WHAT TO DO:
1. Summarize the REU projects page in two sentences.
2. On the REU projects page, which framework developed by the Exascale Computing Project will the first project explore and extend?

EXCERPT TO READ:
* * * * * * *
Current REU Projects
In each research project, students will work closely with a member of our staff. The projects will be in a wide variety of areas, including data analytics, high performance computing, DevOps, AI, and containerization.
Project #1: Streamlined Software: Automating user-requested software deployment on Anvil using agile technologies
Simplifying Software Deployment: Empowering users to install complex scientific applications on Anvil with the click of a button! Scientific applications often come with dozens or even hundreds of dependencies with complex build instructions. For example, large software like Tensorflow or Pytorch have hundreds of dependencies and are non-trivial to build from source. The intent of this project is to craft a CI/CD pipeline on Anvil to facilitate scientific software deployment using the Spack package manager. The REU will work on creating web-based tools to automate Spack configuration, software deployment, and testing. As part of this project, we will explore and extend the E4S framework developed by the Exascale Computing Project (ECP). Imagine the possibilities: creating a system that not only eases the burden on staff but also unleashes the full potential of user-driven software deployment.
Requirements: A basic understanding or familiarity with Linux command line tools and/or experience of shell scripting required.
Past experience with Python and compiling open-source software is a plus, but not strictly necessary if candidates can demonstrate successful completion of relevent trainings prior to the start of the REU program:
Project #2: Unlocking the Impact of Data: The Power of the Dashboard
Empowering Users: Breaking Down Barriers to Data with an Intuitive Dashboard! Imagine effortlessly tapping into powerful metrics that can help you understand how you are using your computational resources; or where you can wring out better performance without any coding or command-line confusion. In this project, you will break down barriers to data, making complex data more accessible, and transforming the way we handle user resource allocation and code performance information on Anvil! Interested in data analysis, creating user-friendly dashboards, and empowering users to make sound data driven decisions? Then this is the project for you.
* * * * * * *
RAW DATA:
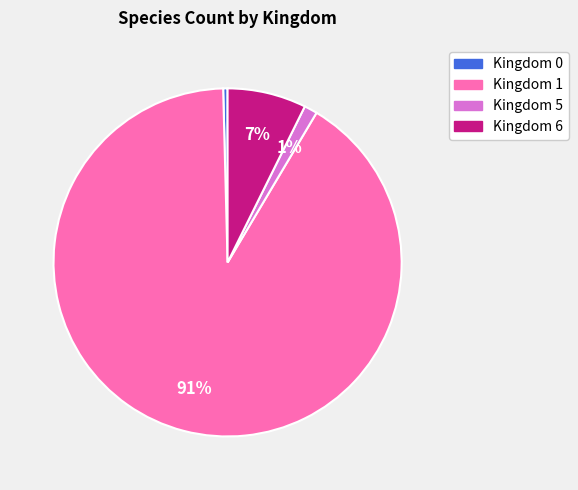

Is there a majority slice in this chart?

Yes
* * * * * * *
EXERCISE RESPONSES:
1. Students in these research projects work closely with a staff member in areas such as data analytics, high performance computing, DevOps, AI, and containerization. One project builds a CI/CD pipeline on Anvil that deploys scientific software with the Spack package manager, and another creates an intuitive dashboard that makes user resource allocation and code performance information on Anvil more accessible.

2. The E4S framework.